Brands are increasingly questioning how a world without cookies will impact their future measurement strategies, despite Google’s recent decision to postpone the industry’s “single source of truth.”
The industry, typically optimistic, initially hoped for a single, neutral heir to replace the cookie empire, which has reigned supreme over digital advertising since its inception more than three decades ago. The optimism, however, is being confronted with reality: brands are now preparing to work with multiple new identity solutions, such as UID 2.0, ID5, RampID, Yahoo Connect, and Privacy Sandbox, alongside an already fragmented measurement and media landscape.
Google began its cookie purge this past January, starting with 1% of Chrome users, and recently, delayed full deprecation for a third time — now slated for some time in 2025. Regardless of the timeline, the train has left, and advertisers are now realizing that using multiple identity solutions will impact numerous metrics that are used to measure performance.
How emerging identity solutions “speak” with current measurement methodologies will impact areas such as conversion rate, customer lifetime value, return on ad spend, ad creative performance, media optimization, and segmentation. “Everyone was worried about how we’re going to reach people,” Matt O’Mara, senior VP and executive media director of agency Doe Anderson, tells The Outcome. “Perhaps more than how those people will interact with ads or websites.”
“It’s going to be complex,” adds O’Mara. “There needs to be a unified way to bring all these different groups together.”
There are more than 200 different measurement companies in the advertising space, generating some $20 billion in revenue.
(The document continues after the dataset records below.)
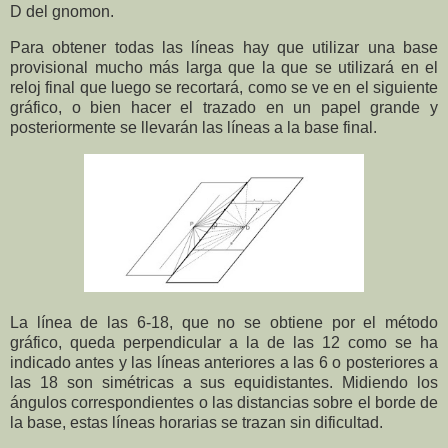
D del gnomon.
Para obtener todas las líneas hay que utilizar una base
provisional mucho más larga que la que se utilizará en el
reloj final que luego se recortará, como se ve en el siguiente
gráfico, o bien hacer el trazado en un papel grande y
posteriormente se llevarán las líneas a la base final.
La línea de las 6-18, que no se obtiene por el método
gráfico, queda perpendicular a la de las 12 como se ha
indicado antes y las líneas anteriores a las 6 o posteriores a
las 18 son simétricas a sus equidistantes. Midiendo los
ángulos correspondientes o las distancias sobre el borde de
la base, estas líneas horarias se trazan sin dificultad.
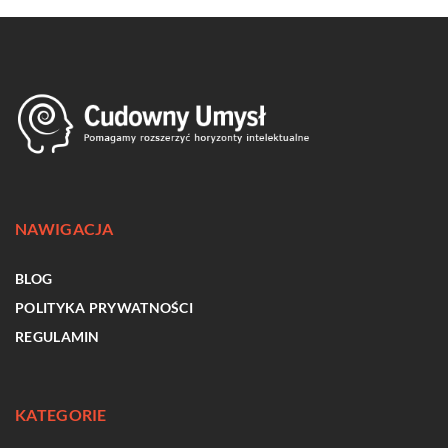
NAWIGACJA
BLOG
POLITYKA PRYWATNOŚCI
REGULAMIN
KATEGORIE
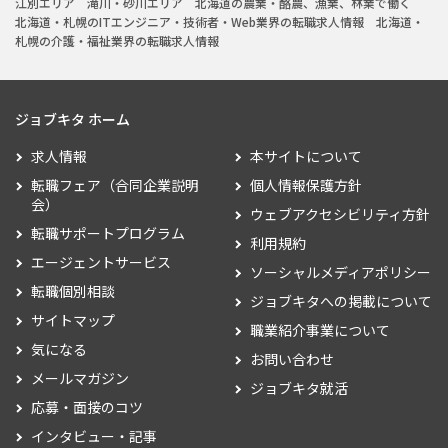
江別エリア
滝川・砂川エリア
北海道の農業・酪農、漁業、林業で働く
北海道・札幌のITエンジニア・技術者・Web業界の転職求人情報
北海道・
札幌の介護・福祉業界の転職求人情報
ジョブキタ ホーム
求人情報
本サイトについて
転職フェア（合同企業説明
個人情報保護方針
会）
ウェブアクセシビリティ方針
転職サポートプログラム
利用規約
エージェントサービス
ソーシャルメディアポリシー
転職個別相談
ジョブキタへの掲載について
サイトマップ
職業紹介事業について
気になる
お問い合わせ
メールマガジン
ジョブキタ就活
応募・面接のコツ
インタビュー・記事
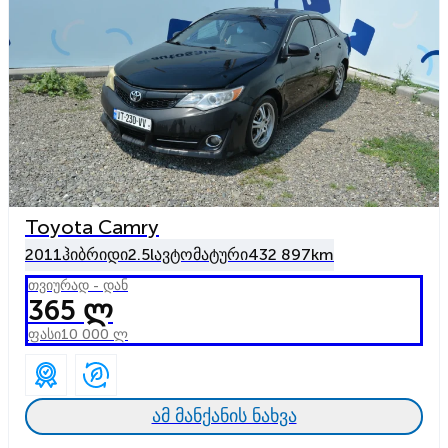
Toyota Camry
2011
ჰიბრიდი
2.5l
ავტომატური
432 897km
თვიურად - დან
365 ლ
ფასი
10 000 ლ
ამ მანქანის ნახვა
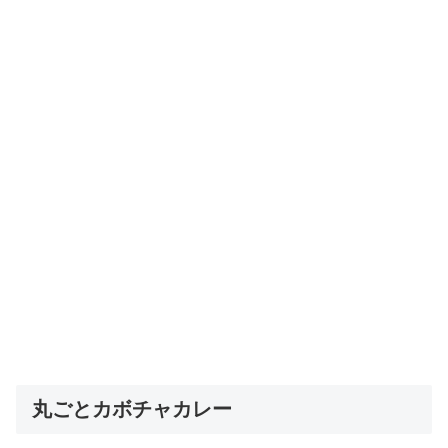
丸ごとカボチャカレー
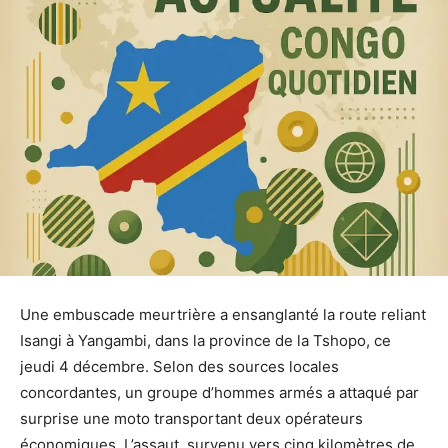
Une embuscade meurtrière a ensanglanté la route reliant
Isangi à Yangambi, dans la province de la Tshopo, ce
jeudi 4 décembre. Selon des sources locales
concordantes, un groupe d’hommes armés a attaqué par
surprise une moto transportant deux opérateurs
économiques. L’assaut, survenu vers cinq kilomètres de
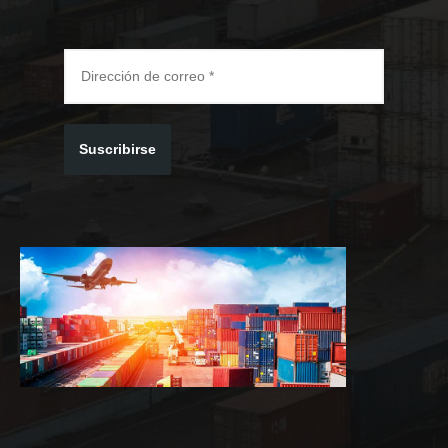
Suscribirse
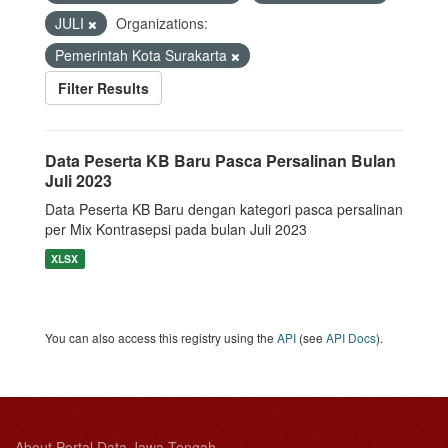
JULI
Organizations:
Pemerintah Kota Surakarta
Filter Results
Data Peserta KB Baru Pasca Persalinan Bulan
Juli 2023
Data Peserta KB Baru dengan kategori pasca persalinan
per Mix Kontrasepsi pada bulan Juli 2023
XLSX
You can also access this registry using the
API
(see
API Docs
).
About Portal Data Jawa Tengah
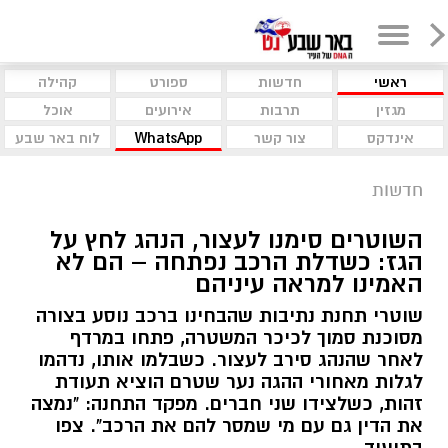
ראשי
חדשות
ספורט
קהילה
מגזין
תרבות
אירועים
אוכל
אינדקס
צור קשר
WhatsApp
לוח באר שבע
חדשות
השוטרים סימנו לעצור, הנהג לחץ על
הגז: כשדלת הרכב נפתחה – הם לא
האמינו למראה עיניהם
שוטרי תחנת נתיבות שהבחינו ברכב נוסע בצורה
מסוכנת סמוך לכיכר המשטרה, פתחו במרדף
לאחר שהנהג סירב לעצור. כשבלמו אותו, נדהמו
לגלות מאחורי ההגה נער שטרם הוציא תעודת
זהות, כשלצידו שני חברים. מפקד התחנה: "נמצה
את הדין גם עם מי שמסר להם את הרכב". צפו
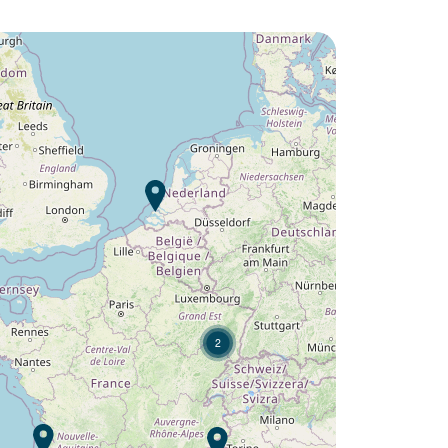
Wil je ontdekken :
Camping L'Orangerie de
Lanniron ?
Ontdek
2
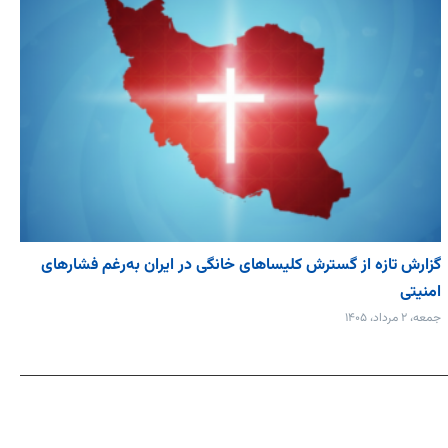
گزارش تازه از گسترش کلیساهای خانگی در ایران به‌رغم فشارهای
امنیتی
جمعه، ۲ مرداد، ۱۴۰۵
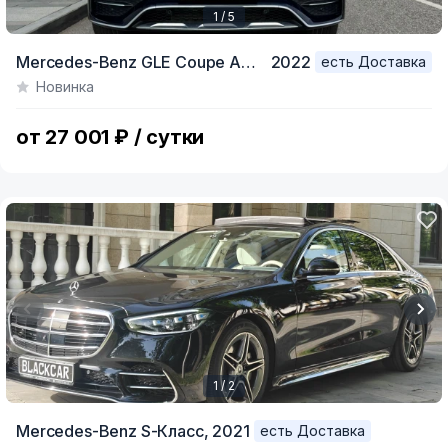
1 / 5
Item
Mercedes-Benz GLE Coupe AMG,
2022
есть Доставка
1
Новинка
of
5
от 27 001 ₽ / сутки
1 / 2
Item
Mercedes-Benz S-Класс,
2021
есть Доставка
1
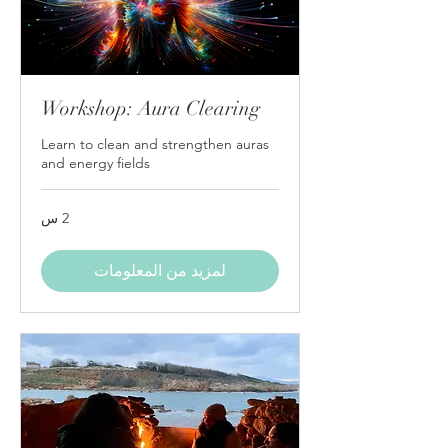
Workshop: Aura Clearing
Learn to clean and strengthen auras
and energy fields
2 س
لمزيد من المعلومات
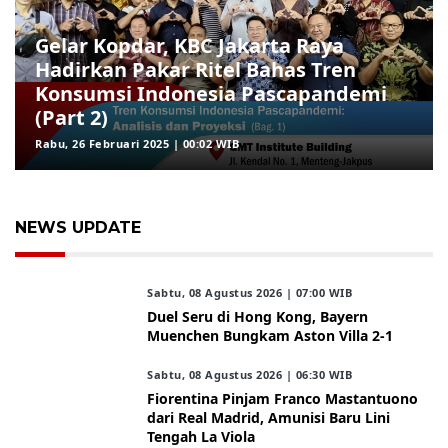
Gelar Kopdar, KBC Jakarta Raya
Hadirkan Pakar Ritel Bahas Tren
Konsumsi Indonesia Pascapandemi
(Part 2)
Rabu, 26 Februari 2025 | 00:02 WIB
NEWS UPDATE
Sabtu, 08 Agustus 2026 | 07:00 WIB
Duel Seru di Hong Kong, Bayern
Muenchen Bungkam Aston Villa 2-1
Sabtu, 08 Agustus 2026 | 06:30 WIB
Fiorentina Pinjam Franco Mastantuono
dari Real Madrid, Amunisi Baru Lini
Tengah La Viola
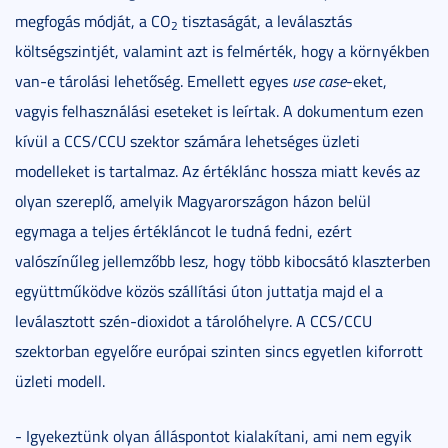
megfogás módját, a CO
tisztaságát, a leválasztás
2
költségszintjét, valamint azt is felmérték, hogy a környékben
van-e tárolási lehetőség. Emellett egyes
use case
-eket,
vagyis felhasználási eseteket is leírtak. A dokumentum ezen
kívül a CCS/CCU szektor számára lehetséges üzleti
modelleket is tartalmaz. Az értéklánc hossza miatt kevés az
olyan szereplő, amelyik Magyarországon házon belül
egymaga a teljes értékláncot le tudná fedni, ezért
valószínűleg jellemzőbb lesz, hogy több kibocsátó klaszterben
együttműködve közös szállítási úton juttatja majd el a
leválasztott szén-dioxidot a tárolóhelyre. A CCS/CCU
szektorban egyelőre európai szinten sincs egyetlen kiforrott
üzleti modell.
- Igyekeztünk olyan álláspontot kialakítani, ami nem egyik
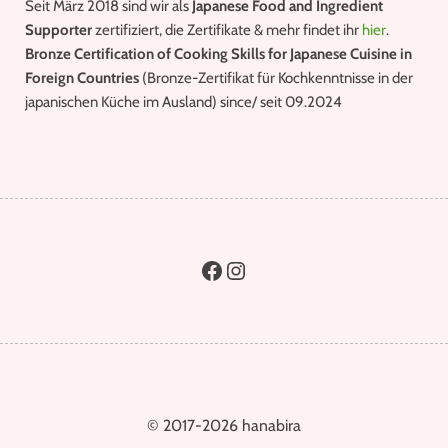
Seit März 2018 sind wir als
Japanese Food and Ingredient
Supporter
zertifiziert, die Zertifikate & mehr findet ihr
hier
.
Bronze Certification of Cooking Skills for Japanese Cuisine in
Foreign Countries
(Bronze-Zertifikat für Kochkenntnisse in der
japanischen Küche im Ausland) since/ seit 09.2024
© 2017-2026 hanabira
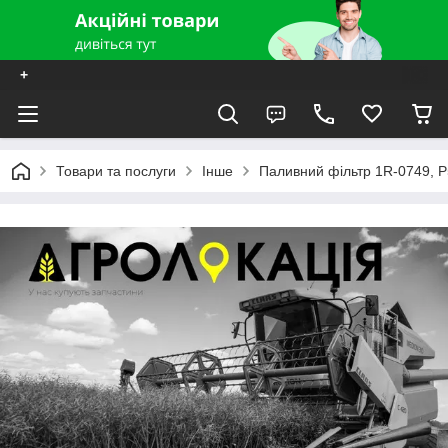
+
Товари та послуги
Інше
Паливний фільтр 1R-0749, P5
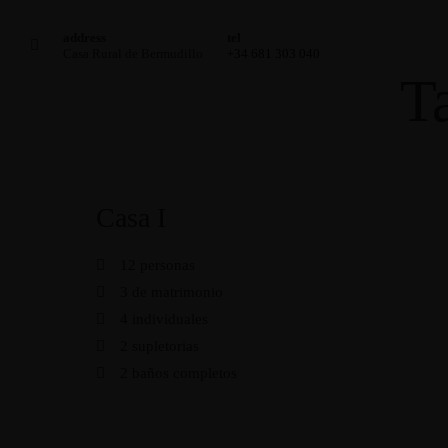
address
tel
Casa Rural de Bermudillo
+34 681 303 040
Ta
Casa I
12 personas
3 de matrimonio
4 individuales
2 supletorias
2 baños completos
Although there have been calls by the industry to create standardized measurement across channels like retail media networks, streaming TV, social, search, and display, some industry leaders believe there is no one-size-fits-all solution; measuring success varies by client, goals, platforms, and product verticals. This means advertisers must work with dozens of measurement partners across a single campaign. “I don’t know the sheer number [of measurement partners we work with], but it’s certainly multiple,” O’Mara, the Doe Anderson exec, says. “We’ll work directly with one partner to track travel bookings. And then we’ll work with another partner to measure brand lift with survey-based data. It varies, but it’s multiple.”
Like others, Hui Wang, senior VP of global data intelligence and analytics at Publicis Media, expressed concern with Google’s Privacy Sandbox. “Reporting will be less granular, less real-time, and noise will be introduced,” she says. “Traditional methods of conducting multi-touch attribution and advanced analysis, such as cross-device reach and optimal frequency, will be limited and require workarounds.”
It will also make things like conducting third-party validation for metrics like viewability questionable, says Wang, adding that advertisers will instead increasingly rely on marketing mix modeling (MMM) and probabilistic types of measurement. “Many aspects of measurement capabilities will change,” says Wang. “The industry needs to demand greater transparency in any future modeling approaches.”
As the industry grapples with these complex challenges, it's becoming increasingly clear that a return to fundamental principles may offer the most effective path forward.
The loss of cookies gives the industry an opportunity to clear the decks and cut the clutter. No matter the initiative, the ultimate goal of any campaign is always sales. Instead of falling back on probabilistic methodologies, marketers can prioritize data and measurement providers with access to deterministic, consented, first-party purchase data. By using this deterministic purchase data, marketers can better understand which tactics are resulting in actual incremental sales, and fast-track their way to the bottom of the funnel.
Further, explicit content from consumers enables seamless identity tracking, eliminating the need for alternative identifiers. “The issue with [alternative identifiers] is scale and adoption,” Kolin Kleveno, senior VP of partnerships at Tinuiti, tells The Outcome. “No single identity solution is set to ‘replace’ cookies.”